Cette leçon inaugurale entreprend d’analyser les dynamiques évolutives des créoles et du français, mettant en évidence les enjeux sociaux, politiques et économiques qui les traversent. Questionnant les préjugés des philologues du XIXe siècle et jusqu’aux idées reçues qui persistent de nos jours, elle montre que la déconstruction des représentations coloniales de la formation des créoles est indispensable pour faire avancer la compréhension du développement des langues romanes.

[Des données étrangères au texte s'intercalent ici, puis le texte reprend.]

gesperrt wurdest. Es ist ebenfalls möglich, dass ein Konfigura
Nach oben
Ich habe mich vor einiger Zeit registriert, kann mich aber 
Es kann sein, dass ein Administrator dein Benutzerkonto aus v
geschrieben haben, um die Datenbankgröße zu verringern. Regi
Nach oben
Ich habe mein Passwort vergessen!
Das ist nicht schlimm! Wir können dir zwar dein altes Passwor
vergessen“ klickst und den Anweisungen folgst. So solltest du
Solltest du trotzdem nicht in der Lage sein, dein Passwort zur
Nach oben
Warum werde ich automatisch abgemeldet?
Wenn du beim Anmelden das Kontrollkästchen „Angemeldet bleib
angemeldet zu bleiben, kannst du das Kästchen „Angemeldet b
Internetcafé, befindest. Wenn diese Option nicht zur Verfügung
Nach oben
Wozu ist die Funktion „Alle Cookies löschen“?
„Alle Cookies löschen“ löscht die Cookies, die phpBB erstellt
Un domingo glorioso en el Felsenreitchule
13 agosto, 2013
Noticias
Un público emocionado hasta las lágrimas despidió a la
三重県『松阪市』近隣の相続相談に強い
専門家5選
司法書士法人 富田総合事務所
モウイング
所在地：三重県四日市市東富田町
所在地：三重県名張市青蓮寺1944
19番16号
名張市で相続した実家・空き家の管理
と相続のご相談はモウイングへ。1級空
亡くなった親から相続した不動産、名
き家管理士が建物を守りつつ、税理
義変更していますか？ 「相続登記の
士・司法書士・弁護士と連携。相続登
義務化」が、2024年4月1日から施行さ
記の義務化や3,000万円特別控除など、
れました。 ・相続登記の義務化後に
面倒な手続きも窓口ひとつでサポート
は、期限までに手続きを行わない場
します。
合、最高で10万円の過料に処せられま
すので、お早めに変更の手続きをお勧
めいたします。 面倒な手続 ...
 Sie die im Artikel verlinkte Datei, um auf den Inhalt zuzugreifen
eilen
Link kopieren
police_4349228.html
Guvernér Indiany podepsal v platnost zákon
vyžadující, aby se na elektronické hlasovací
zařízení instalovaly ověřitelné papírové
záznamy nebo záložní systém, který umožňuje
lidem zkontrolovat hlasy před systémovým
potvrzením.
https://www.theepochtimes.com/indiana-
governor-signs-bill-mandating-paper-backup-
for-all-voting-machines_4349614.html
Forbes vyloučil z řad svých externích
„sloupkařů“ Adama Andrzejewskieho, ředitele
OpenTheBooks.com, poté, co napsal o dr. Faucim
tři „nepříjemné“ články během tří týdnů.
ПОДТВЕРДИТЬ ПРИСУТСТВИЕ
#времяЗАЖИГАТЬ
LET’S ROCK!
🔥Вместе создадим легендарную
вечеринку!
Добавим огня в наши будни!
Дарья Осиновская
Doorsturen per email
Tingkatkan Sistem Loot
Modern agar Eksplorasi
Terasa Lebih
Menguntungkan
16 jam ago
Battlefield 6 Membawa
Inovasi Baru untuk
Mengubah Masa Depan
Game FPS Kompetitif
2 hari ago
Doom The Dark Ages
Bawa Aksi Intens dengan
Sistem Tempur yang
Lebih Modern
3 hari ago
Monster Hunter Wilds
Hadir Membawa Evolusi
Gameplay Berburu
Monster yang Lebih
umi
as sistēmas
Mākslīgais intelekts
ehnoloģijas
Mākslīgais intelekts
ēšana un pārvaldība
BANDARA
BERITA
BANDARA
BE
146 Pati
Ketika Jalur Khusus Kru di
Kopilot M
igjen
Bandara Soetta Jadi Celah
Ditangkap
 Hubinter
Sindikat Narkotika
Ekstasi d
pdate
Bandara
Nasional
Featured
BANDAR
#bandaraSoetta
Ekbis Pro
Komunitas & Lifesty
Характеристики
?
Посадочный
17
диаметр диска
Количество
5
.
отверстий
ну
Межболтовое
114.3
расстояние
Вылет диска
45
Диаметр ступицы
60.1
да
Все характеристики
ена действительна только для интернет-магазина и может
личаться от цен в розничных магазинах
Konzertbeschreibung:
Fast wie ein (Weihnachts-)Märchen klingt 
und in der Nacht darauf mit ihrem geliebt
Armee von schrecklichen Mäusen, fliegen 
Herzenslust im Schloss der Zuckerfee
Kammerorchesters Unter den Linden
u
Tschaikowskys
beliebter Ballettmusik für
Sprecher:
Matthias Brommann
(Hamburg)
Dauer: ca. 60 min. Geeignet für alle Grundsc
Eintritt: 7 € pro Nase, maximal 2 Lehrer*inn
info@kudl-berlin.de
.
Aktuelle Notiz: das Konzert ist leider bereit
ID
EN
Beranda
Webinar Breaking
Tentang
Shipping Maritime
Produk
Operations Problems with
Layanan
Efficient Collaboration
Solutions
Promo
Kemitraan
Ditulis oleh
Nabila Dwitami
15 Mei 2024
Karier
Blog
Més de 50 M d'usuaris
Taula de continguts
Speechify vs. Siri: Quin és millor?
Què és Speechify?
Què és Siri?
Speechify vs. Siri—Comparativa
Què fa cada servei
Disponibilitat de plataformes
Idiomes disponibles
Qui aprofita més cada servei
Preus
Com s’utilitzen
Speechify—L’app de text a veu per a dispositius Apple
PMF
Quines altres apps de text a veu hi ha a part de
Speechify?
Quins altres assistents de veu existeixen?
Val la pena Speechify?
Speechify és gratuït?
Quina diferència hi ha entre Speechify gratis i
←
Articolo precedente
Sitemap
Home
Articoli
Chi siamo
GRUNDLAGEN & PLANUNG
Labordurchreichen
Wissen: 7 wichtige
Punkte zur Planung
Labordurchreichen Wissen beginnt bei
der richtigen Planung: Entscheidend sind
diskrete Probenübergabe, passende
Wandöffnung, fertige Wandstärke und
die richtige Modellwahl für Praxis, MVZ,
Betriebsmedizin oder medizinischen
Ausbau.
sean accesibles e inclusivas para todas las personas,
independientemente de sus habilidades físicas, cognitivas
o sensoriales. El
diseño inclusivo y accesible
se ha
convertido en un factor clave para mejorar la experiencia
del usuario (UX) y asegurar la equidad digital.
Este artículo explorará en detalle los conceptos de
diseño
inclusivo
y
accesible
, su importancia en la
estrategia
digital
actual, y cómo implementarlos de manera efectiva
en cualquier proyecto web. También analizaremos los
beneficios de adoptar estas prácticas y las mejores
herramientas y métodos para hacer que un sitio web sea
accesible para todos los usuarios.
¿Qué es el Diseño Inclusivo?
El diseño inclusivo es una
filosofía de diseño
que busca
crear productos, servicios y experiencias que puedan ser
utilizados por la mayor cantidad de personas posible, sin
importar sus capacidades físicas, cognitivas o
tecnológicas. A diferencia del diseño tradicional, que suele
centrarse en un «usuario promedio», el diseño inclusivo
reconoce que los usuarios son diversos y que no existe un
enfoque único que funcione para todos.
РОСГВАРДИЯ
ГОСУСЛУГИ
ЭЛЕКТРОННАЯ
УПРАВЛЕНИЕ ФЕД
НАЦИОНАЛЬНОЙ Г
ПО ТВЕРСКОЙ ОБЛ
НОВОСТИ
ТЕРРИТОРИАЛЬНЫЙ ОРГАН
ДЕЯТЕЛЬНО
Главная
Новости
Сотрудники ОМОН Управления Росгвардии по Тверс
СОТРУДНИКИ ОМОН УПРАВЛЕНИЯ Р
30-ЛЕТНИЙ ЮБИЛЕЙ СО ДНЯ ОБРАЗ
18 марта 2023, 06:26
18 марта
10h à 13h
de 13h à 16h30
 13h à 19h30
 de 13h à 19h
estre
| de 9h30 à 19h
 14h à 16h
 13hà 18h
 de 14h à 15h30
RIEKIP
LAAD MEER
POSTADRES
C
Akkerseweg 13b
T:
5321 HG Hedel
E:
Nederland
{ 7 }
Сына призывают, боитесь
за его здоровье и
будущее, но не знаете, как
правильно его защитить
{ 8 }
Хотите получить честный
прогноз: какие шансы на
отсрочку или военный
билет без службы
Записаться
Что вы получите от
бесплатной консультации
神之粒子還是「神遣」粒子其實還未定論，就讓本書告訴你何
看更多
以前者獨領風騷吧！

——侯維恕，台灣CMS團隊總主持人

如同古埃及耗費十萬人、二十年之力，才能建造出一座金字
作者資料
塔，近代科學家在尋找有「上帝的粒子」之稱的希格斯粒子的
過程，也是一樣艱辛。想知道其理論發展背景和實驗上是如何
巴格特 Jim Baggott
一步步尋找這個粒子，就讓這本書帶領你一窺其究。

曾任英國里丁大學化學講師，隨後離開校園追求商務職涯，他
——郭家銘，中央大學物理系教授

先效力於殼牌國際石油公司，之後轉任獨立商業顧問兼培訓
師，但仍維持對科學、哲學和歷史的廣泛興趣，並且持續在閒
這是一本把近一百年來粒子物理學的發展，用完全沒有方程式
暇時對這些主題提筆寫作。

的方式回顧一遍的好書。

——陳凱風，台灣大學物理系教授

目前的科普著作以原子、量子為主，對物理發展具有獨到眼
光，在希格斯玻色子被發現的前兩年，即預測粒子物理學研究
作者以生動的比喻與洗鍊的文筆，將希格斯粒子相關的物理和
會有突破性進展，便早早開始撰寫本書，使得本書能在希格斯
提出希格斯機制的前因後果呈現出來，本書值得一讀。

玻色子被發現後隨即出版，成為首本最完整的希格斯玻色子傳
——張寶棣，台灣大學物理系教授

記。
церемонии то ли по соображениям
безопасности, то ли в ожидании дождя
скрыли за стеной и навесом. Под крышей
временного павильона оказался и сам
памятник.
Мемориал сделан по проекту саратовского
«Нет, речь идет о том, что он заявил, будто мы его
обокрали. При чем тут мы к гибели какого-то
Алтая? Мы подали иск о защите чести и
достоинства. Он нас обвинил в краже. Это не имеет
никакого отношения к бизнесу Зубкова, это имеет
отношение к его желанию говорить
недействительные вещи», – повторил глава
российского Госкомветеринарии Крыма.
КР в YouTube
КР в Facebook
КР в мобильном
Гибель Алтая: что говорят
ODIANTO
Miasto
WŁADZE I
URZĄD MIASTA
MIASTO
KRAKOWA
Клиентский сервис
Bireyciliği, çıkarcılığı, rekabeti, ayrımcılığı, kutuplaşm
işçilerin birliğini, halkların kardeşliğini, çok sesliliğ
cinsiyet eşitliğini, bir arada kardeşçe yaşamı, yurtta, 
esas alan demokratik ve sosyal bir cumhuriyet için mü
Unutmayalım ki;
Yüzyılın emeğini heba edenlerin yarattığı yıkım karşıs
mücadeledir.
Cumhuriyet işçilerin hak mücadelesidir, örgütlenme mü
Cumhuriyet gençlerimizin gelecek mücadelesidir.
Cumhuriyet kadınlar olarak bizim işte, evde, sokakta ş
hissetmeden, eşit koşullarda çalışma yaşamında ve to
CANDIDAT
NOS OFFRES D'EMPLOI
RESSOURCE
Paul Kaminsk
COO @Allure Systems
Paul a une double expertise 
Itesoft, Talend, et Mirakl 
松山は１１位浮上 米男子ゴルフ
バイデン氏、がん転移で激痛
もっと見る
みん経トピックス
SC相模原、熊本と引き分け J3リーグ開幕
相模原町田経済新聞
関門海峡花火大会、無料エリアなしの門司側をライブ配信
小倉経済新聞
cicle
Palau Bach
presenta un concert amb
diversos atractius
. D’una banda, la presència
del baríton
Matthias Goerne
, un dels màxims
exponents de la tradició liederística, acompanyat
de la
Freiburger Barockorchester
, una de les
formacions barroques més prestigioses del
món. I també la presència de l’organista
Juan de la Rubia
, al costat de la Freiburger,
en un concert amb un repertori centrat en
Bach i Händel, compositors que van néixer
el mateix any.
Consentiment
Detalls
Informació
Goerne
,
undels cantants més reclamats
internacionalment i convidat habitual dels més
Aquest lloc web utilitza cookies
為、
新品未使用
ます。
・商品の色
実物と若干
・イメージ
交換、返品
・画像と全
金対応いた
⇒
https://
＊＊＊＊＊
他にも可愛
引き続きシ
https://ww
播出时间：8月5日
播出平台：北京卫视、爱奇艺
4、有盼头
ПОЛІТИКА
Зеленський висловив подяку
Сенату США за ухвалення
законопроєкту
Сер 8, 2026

Salikoko S. Mufwene est linguiste à l’université de Chicago, où il est titulaire de la chaire Edward Carson Waller Distinguished Service Professor of Linguistics. Ses recherches portent sur l’évolution linguistique, dont l’émergence des parlers créoles, l’indigénisation des langues coloniales européennes et la vitalité des langues. En 2023-2024, il est professeur invité sur la chaire annuelle Mondes francophones, créée en partenariat avec l’Agence universitaire de la Francophonie.
Table of contents
Prologue
Une approche uniformitariste des créoles et des langues romanes
Une loupe sur les philologues du XIXe siècle
La trajectoire du latin au français et du français aux créoles
Le français n’est pas un créole et les créoles n’ont pas d’ancêtres pidgins
Ce que nous apprend l’indigénisation du français en Afrique
L’émergence des créoles et celle du français
L’approche uniformitariste discrédite les préjugés racistes du XIXe siècle
Épilogue
Excerpts
Dès leurs premiers travaux dans la deuxième moitié du XIXe siècle, les philologues européens se sont engagés dans l’étude des créoles nourris de préjugés racistes qui ont généralement entaché leurs analyses. Ces biais sont à comprendre à la lumière du contexte socio-économique international de l’époque. Vers la fin du XVIIIe siècle, la révolution américaine (1775-1783) puis la révolution haïtienne (1791-1804) entraînent des mouvements d’indépendance dans les colonies européennes de peuplement des Amériques, alors que la plupart des Antilles resteront des colonies jusqu’au XXe siècle. La perte du contrôle de ces nations devenues indépendantes menace la révolution industrielle de l’Europe occidentale qui, jusque-là, dépendait des matières premières de ces colonies. Les métropoles européennes se tournent alors vers l’Afrique, un continent pour lequel elles n’avaient montré auparavant qu’un intérêt commercial en bâtissant notamment des comptoirs le long des côtes pour l’achat et l’échange de marchandises auprès des dirigeants autochtones. Les relations entre les compagnies marchandes européennes — et non des particuliers — et leurs partenaires commerciaux africains étaient jusqu’à lors plus ou moins égalitaires ; les transactions commerciales étaient menées à l’aide d’intermédiaires connus sous le nom de « maîtres de langue ».